• _Description of the task_:
Up to and including the line with "Rendered at 2001 by 1125 pixels.", please reproduce the lines below exactly, beginning with the first.

Document understanding data:
......
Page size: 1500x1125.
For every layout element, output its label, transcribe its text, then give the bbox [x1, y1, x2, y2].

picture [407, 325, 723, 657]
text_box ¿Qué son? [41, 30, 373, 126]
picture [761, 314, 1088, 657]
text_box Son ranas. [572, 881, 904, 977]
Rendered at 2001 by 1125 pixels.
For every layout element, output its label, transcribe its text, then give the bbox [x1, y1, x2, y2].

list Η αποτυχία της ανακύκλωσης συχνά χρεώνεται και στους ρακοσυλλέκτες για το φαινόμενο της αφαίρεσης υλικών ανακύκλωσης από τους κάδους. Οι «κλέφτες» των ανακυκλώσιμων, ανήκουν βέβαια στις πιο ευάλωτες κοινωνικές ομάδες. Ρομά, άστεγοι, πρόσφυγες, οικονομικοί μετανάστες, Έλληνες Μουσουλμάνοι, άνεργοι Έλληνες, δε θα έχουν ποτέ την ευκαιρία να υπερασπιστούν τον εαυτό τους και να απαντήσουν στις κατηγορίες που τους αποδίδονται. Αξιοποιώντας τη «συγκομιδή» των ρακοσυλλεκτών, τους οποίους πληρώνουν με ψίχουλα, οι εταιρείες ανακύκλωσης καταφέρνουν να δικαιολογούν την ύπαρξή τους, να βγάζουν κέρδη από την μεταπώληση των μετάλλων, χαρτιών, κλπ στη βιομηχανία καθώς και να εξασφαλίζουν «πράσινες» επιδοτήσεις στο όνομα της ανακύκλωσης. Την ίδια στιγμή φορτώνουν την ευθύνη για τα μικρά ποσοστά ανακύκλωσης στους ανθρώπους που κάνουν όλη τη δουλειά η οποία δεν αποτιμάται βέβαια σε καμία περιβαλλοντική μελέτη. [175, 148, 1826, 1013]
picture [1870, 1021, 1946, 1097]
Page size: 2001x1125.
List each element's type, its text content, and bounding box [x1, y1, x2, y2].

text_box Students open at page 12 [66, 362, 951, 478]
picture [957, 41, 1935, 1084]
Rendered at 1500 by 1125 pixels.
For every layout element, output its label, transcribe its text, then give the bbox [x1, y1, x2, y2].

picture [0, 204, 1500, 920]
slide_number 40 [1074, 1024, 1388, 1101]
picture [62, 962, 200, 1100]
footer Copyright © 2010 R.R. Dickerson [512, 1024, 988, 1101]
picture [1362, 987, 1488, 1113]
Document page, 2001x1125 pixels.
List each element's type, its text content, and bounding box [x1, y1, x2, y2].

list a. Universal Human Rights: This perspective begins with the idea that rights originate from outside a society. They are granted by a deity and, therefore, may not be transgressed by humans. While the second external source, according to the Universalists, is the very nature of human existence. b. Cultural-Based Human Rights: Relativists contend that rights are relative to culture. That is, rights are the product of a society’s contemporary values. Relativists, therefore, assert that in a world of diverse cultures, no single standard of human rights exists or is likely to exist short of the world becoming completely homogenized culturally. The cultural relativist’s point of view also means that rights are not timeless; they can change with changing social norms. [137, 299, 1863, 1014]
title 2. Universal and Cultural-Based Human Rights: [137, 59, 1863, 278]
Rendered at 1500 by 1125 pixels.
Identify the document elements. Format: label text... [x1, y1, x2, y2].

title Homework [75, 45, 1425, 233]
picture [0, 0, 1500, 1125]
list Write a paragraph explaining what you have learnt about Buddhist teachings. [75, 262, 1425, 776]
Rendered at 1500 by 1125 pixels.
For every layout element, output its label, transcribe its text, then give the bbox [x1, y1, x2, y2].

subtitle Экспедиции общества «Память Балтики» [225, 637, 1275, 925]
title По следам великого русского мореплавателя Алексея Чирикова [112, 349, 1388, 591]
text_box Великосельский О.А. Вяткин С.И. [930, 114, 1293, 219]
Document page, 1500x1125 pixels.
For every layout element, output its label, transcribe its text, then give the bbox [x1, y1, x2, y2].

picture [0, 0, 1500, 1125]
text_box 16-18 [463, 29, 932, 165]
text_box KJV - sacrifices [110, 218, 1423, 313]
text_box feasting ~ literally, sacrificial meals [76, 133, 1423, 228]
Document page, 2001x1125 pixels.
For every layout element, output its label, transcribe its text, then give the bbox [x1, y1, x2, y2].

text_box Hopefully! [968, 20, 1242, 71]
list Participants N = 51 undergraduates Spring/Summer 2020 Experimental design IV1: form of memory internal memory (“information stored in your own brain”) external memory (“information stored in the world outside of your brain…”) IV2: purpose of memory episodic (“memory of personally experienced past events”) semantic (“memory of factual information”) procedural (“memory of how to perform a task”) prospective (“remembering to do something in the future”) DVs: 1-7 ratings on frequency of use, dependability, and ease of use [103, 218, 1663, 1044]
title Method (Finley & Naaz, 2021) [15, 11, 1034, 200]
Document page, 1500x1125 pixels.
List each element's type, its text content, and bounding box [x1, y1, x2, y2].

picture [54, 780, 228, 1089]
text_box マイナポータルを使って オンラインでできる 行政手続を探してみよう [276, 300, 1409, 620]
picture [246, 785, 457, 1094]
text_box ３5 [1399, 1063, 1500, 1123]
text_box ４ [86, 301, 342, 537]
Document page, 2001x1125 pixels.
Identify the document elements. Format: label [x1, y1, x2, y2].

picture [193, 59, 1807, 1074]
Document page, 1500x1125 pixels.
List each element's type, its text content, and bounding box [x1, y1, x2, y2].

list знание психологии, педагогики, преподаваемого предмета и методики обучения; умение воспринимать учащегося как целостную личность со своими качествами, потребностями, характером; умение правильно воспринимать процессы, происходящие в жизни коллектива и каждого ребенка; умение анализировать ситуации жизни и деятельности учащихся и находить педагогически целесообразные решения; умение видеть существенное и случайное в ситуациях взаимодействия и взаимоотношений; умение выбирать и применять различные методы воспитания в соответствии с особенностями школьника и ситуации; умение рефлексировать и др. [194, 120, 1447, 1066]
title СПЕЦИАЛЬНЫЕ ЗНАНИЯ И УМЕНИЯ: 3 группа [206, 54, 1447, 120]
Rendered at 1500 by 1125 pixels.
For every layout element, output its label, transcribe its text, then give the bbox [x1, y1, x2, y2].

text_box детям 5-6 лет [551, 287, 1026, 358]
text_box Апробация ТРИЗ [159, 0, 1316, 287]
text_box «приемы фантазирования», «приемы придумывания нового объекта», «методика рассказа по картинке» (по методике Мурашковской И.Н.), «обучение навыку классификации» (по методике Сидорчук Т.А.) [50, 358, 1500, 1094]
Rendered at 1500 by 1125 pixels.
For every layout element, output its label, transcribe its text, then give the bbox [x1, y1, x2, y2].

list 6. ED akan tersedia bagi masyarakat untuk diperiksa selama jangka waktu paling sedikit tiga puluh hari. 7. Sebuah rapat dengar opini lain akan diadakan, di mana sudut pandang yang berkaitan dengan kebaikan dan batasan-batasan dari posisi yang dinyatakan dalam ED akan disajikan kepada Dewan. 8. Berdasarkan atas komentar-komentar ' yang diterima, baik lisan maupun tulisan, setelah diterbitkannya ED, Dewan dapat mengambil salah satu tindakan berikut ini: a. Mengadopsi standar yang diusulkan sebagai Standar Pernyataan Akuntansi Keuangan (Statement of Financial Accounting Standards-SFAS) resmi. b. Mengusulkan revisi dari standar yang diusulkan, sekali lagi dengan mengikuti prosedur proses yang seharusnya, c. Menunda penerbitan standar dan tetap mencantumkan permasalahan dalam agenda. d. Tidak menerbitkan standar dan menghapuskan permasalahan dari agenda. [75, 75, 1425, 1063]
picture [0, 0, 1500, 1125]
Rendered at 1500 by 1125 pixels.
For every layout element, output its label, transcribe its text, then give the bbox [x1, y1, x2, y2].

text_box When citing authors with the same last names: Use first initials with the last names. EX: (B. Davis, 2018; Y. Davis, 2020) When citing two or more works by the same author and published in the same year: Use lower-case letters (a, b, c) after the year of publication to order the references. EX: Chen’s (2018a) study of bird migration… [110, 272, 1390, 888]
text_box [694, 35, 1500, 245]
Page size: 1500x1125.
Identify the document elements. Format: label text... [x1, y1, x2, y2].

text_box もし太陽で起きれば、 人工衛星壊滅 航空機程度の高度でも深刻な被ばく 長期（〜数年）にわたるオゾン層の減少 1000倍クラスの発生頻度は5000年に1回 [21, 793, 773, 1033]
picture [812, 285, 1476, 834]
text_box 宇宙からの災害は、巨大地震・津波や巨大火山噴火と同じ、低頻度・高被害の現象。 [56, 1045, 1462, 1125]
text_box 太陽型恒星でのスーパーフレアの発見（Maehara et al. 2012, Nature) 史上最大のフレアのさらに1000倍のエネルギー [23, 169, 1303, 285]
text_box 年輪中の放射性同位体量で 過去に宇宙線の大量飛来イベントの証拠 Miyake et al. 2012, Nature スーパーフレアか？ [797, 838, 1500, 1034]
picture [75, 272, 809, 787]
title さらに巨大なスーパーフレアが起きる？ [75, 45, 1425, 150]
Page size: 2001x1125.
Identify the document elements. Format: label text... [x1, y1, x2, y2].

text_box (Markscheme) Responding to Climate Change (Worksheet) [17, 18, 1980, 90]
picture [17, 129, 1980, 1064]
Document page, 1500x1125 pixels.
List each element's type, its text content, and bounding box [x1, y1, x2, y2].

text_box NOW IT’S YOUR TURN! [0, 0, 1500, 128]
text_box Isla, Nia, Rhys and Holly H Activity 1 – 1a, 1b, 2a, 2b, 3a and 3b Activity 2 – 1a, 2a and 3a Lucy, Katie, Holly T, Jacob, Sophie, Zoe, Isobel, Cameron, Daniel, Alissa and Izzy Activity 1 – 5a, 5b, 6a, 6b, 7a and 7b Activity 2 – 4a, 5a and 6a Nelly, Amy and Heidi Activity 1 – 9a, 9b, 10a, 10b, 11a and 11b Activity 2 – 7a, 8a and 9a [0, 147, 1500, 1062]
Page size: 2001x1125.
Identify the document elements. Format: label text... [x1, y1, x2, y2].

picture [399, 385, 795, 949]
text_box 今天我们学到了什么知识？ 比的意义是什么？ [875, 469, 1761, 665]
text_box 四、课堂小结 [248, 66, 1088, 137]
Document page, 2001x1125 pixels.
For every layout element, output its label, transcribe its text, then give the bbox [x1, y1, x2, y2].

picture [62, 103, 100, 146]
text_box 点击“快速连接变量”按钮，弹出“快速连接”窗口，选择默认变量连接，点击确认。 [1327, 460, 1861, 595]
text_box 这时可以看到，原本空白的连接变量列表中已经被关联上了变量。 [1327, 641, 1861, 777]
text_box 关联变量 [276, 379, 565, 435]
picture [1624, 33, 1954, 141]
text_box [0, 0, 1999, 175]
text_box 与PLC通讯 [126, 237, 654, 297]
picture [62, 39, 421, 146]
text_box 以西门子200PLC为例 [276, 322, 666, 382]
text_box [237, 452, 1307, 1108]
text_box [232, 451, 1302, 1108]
......
• _Written answer_:
Page size: 1500x1125.
For every layout element, output its label, transcribe its text, then give the bbox [x1, y1, x2, y2].

picture [407, 325, 723, 657]
text_box ¿Qué son? [41, 30, 373, 126]
picture [761, 314, 1088, 657]
text_box Son ranas. [572, 881, 904, 977]
Rendered at 2001 by 1125 pixels.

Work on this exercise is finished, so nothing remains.